PAGE EXCERPT:
☆ ☆ ☆ ☆

Cross-Tabulation

Cross-tabulation for a pair of categorical variables with either row, column, or total proportions, as well as marginal sums. Works with numeric, character, as well as factor variables.

Usage

ctable(
  x,
  y,
  prop = st_options("ctable.prop"),
  useNA = "ifany",
  totals = st_options("ctable.totals"),
  style = st_options("style"),
  round.digits = st_options("ctable.round.digits"),
  justify = "right",
  plain.ascii = st_options("plain.ascii"),
  headings = st_options("headings"),
  display.labels = st_options("display.labels"),
  split.tables = Inf,
  na.val = st_options("na.val"),
  rev = "none",
  dnn = c(substitute(x), substitute(y)),
  chisq = FALSE,
  OR = FALSE,
  RR = FALSE,
  weights = NA,
  rescale.weights = FALSE,
  ...
)

Arguments

x: First categorical variable - values will appear as row names.
y: Second categorical variable - values will appear as column names.
prop: Character. Indicates which proportions to show: “r” (rows, default), “c” (columns), “t” (total), or “n” (none). Default value can be changed using st_options, option ctable.prop.

☆ ☆ ☆ ☆

MATERIAL SHOWN:
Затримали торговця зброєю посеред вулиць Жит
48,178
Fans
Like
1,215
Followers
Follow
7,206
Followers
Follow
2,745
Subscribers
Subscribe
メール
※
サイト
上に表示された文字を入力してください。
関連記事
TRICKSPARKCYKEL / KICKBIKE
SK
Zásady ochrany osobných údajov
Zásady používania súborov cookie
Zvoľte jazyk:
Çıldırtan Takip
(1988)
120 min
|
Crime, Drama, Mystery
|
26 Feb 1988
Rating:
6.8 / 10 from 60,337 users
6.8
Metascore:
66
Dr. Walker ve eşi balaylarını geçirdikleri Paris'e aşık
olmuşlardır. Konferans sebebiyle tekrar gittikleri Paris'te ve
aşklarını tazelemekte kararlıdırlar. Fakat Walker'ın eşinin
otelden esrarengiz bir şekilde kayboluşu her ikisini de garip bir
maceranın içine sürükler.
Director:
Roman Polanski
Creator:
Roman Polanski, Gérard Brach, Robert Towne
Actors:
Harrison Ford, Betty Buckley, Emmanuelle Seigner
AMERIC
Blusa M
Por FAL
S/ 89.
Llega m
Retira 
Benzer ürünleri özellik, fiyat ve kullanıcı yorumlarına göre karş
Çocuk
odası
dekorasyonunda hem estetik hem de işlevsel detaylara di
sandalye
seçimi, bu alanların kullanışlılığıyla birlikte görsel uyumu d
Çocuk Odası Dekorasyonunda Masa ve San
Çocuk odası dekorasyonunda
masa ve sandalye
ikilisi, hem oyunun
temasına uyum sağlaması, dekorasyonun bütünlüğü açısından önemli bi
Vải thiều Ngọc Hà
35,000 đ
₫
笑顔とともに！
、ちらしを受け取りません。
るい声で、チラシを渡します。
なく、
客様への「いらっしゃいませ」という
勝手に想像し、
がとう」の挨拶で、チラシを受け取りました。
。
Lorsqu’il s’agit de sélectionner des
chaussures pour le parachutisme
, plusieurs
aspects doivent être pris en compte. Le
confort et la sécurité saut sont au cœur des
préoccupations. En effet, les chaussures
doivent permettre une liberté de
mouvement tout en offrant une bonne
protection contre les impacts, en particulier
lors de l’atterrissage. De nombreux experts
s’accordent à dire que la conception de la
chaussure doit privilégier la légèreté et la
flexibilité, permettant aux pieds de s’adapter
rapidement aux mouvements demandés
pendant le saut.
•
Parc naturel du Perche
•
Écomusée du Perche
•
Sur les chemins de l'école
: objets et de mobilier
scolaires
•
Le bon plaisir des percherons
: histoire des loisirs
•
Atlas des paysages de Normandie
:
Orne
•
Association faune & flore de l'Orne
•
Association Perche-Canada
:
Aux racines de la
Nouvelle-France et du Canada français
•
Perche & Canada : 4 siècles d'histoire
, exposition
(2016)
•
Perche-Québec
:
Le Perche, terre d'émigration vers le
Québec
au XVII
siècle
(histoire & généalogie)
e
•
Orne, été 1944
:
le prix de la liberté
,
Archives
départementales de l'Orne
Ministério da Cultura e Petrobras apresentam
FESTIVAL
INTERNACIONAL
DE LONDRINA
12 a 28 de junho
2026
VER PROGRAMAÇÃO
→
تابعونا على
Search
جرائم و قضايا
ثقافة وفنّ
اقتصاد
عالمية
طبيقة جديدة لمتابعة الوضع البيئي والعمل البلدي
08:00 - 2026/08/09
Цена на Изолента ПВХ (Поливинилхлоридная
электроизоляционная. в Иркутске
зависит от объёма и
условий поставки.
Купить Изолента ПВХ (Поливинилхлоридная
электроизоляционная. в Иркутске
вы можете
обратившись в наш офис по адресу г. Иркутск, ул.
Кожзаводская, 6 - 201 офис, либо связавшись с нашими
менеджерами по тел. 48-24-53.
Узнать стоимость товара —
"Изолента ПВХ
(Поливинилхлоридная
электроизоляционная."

☆ ☆ ☆ ☆

REQUEST: Copy the passage from the ctable page excerpt word for word, from "prop: Character. Indicates" to "st_options, option ctable.prop.".

TASK ANSWER:
prop: Character. Indicates which proportions to show: “r” (rows, default), “c” (columns), “t” (total), or “n” (none). Default value can be changed using st_options, option ctable.prop.